How can banks restore the integrity and security of the electoral process?

Even before I heard about the Madrid train bombings, it crossed my mind that March 11 was the semi-anniversary of our own encounter with evil on 9/11. Unusual as it may sound, the calendar has become a weapon used against us in the war on terror.

Now that a cruelly timed attack has been shown to have influence over the course of free elections, we're likely to experience more such events in the years to come. That is, unless we figure out how to neutralize the calendar.

Consider this: You can go onto your Internet banking site and schedule any number of activities to occur in the future. So if you can schedule a loan payment for Nov. 2, why can't you schedule your vote in advance as well?

For authentication and confirmation of online ballots, voters could be asked to visit, say, a bank branch. Then, the same identity-verification processes could be used for voting as for payments. As an added benefit, universal suffrage would translate into universal participation in banking networks.

The banks could profit from offering value-added voting services. For instance, online financial calculators could demonstrate how each candidate believes his or her proposed budget and tax proposals would impact a family's savings and retirement plans. Plus, each time a wavering voter wanted to certify a changed ballot, that's an opportunity for the bank to cross-sell life insurance or retirement accounts.

- _PARTS OF THE EXERCISE_:
a: In the banks-and-voting passage, which date did the writer recognize as the semi-anniversary of 9/11?
b: Reproduce the banks-and-voting passage from "Even before I" to "neutralize the calendar.".
c: Continue the banks-and-voting passage, beginning after its final sentence.

[A run of records]
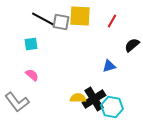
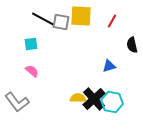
yellow square: moved 1 px right
black semicircle: rotated 63 degrees counterclockwise
pink semicircle: moved 4 px up
black cross: rotated 10 degrees counterclockwise
cyan hexagon: moved 5 px up
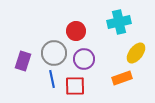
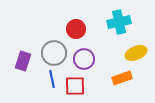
red circle: moved 2 px up
yellow ellipse: rotated 30 degrees clockwise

- _RESPONSES IN ORDER_:
a: March 11

b:
Even before I heard about the Madrid train bombings, it crossed my mind that March 11 was the semi-anniversary of our own encounter with evil on 9/11. Unusual as it may sound, the calendar has become a weapon used against us in the war on terror.

Now that a cruelly timed attack has been shown to have influence over the course of free elections, we're likely to experience more such events in the years to come. That is, unless we figure out how to neutralize the calendar.

c:
Of course, nobody should be able to count the citizenry's secret ballots until the polls close on Election Day. But it might be a useful deterrent to electoral terrorism if we could publicize that, for instance, 75 percent of the eligible votes have already been scheduled (if not cast) by August.

Who's going to pay for all this? Over time, candidates for elected office should find better value in sponsoring financial calculators on banks' Web sites than in supporting the TV networks' salacious garbage with expensive 30-second spots destined for TiVo-enabled oblivion.

All it would take is the development of an open-source voting protocol and the political courage to use it.